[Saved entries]
-------------------------

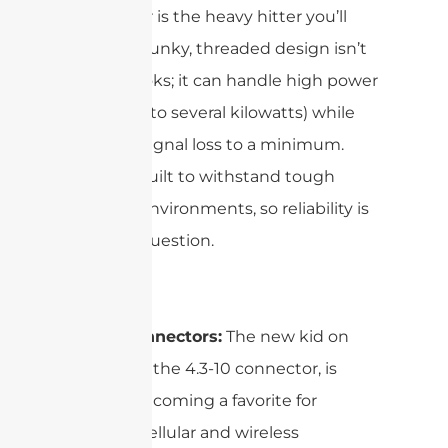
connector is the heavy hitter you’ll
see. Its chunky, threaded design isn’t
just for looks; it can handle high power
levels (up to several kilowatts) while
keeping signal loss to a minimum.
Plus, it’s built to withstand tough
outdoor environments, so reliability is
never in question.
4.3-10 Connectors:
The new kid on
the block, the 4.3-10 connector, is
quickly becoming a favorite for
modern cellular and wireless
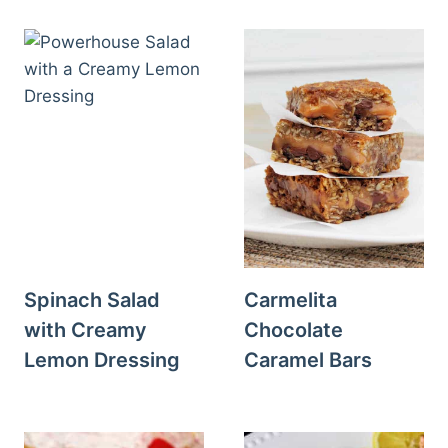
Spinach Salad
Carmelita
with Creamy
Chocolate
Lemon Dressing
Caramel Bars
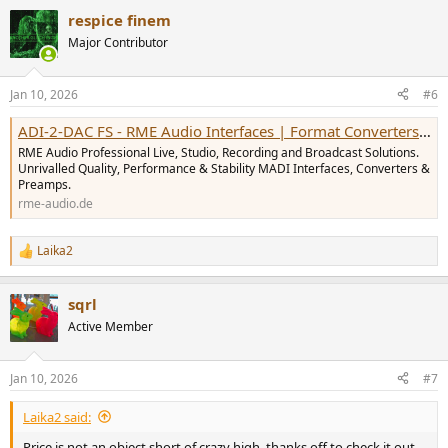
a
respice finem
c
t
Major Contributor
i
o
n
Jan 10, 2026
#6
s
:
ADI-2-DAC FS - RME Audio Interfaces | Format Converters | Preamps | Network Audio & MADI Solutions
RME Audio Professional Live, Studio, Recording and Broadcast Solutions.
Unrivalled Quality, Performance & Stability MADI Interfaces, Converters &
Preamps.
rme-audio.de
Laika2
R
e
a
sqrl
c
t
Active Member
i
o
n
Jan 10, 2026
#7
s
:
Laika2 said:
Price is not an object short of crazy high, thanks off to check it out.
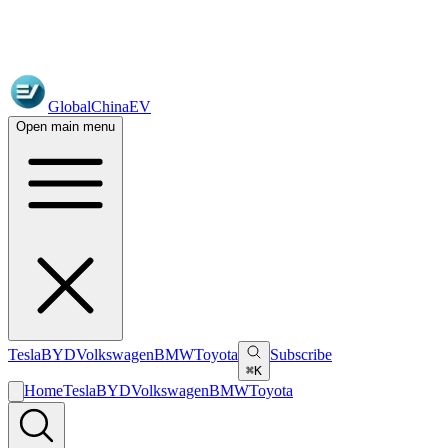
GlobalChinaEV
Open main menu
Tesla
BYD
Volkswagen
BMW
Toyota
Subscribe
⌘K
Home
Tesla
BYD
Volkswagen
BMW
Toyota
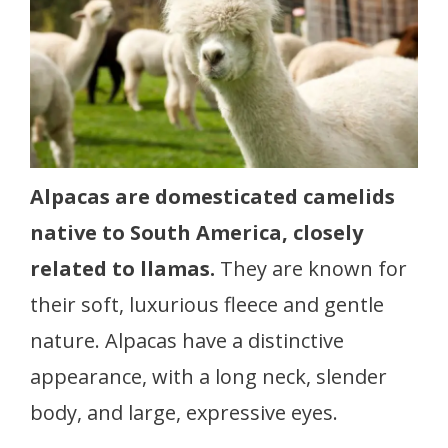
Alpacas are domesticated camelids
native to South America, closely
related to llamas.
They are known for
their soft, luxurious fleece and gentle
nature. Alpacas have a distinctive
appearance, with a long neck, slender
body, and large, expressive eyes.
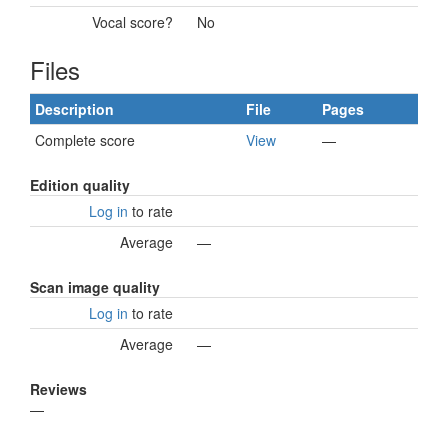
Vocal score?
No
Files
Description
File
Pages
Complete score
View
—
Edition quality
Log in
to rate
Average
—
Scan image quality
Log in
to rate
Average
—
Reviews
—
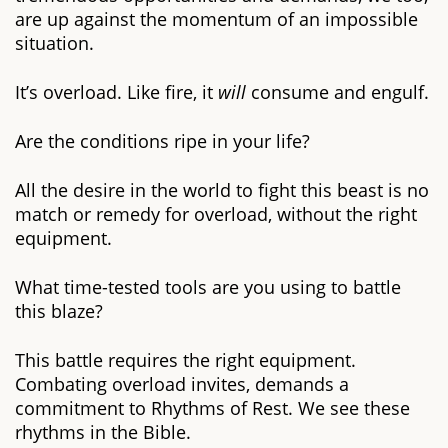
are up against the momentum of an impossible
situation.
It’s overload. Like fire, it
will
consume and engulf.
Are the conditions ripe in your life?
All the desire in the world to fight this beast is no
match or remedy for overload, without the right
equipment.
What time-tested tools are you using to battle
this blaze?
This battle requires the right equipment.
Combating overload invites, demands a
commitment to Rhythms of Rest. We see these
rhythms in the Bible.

-------------------------

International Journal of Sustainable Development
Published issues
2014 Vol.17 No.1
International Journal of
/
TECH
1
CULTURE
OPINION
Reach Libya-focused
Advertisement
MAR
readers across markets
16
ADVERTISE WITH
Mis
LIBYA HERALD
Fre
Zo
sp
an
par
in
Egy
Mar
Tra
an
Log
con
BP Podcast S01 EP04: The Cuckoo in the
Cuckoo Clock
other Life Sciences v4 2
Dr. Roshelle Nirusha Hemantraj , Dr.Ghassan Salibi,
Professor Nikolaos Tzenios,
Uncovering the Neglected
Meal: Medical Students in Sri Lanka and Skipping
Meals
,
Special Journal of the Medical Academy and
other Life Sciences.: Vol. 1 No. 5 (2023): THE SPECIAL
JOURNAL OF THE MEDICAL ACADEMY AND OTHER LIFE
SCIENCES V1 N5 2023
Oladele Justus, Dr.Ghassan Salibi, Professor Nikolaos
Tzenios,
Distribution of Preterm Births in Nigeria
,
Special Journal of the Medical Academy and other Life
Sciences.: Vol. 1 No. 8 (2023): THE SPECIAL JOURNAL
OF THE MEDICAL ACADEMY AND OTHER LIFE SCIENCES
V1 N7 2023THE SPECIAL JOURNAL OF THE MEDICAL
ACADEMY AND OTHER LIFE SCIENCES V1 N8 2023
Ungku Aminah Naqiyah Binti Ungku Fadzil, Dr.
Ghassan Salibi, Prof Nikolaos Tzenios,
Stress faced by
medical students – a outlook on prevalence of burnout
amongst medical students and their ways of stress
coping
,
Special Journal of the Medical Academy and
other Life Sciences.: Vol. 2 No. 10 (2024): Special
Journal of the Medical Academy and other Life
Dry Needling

-------------------------

▶ _YOUR OBJECTIVE_: Reproduce the lines starting at the line that contains "International Journal of Sustainable" and ending at the line that contains "Dry Needling", with both of those lines included.

▶ _TASK SOLUTION_:
International Journal of Sustainable Development
Published issues
2014 Vol.17 No.1
International Journal of
/
TECH
1
CULTURE
OPINION
Reach Libya-focused
Advertisement
MAR
readers across markets
16
ADVERTISE WITH
Mis
LIBYA HERALD
Fre
Zo
sp
an
par
in
Egy
Mar
Tra
an
Log
con
BP Podcast S01 EP04: The Cuckoo in the
Cuckoo Clock
other Life Sciences v4 2
Dr. Roshelle Nirusha Hemantraj , Dr.Ghassan Salibi,
Professor Nikolaos Tzenios,
Uncovering the Neglected
Meal: Medical Students in Sri Lanka and Skipping
Meals
,
Special Journal of the Medical Academy and
other Life Sciences.: Vol. 1 No. 5 (2023): THE SPECIAL
JOURNAL OF THE MEDICAL ACADEMY AND OTHER LIFE
SCIENCES V1 N5 2023
Oladele Justus, Dr.Ghassan Salibi, Professor Nikolaos
Tzenios,
Distribution of Preterm Births in Nigeria
,
Special Journal of the Medical Academy and other Life
Sciences.: Vol. 1 No. 8 (2023): THE SPECIAL JOURNAL
OF THE MEDICAL ACADEMY AND OTHER LIFE SCIENCES
V1 N7 2023THE SPECIAL JOURNAL OF THE MEDICAL
ACADEMY AND OTHER LIFE SCIENCES V1 N8 2023
Ungku Aminah Naqiyah Binti Ungku Fadzil, Dr.
Ghassan Salibi, Prof Nikolaos Tzenios,
Stress faced by
medical students – a outlook on prevalence of burnout
amongst medical students and their ways of stress
coping
,
Special Journal of the Medical Academy and
other Life Sciences.: Vol. 2 No. 10 (2024): Special
Journal of the Medical Academy and other Life
Dry Needling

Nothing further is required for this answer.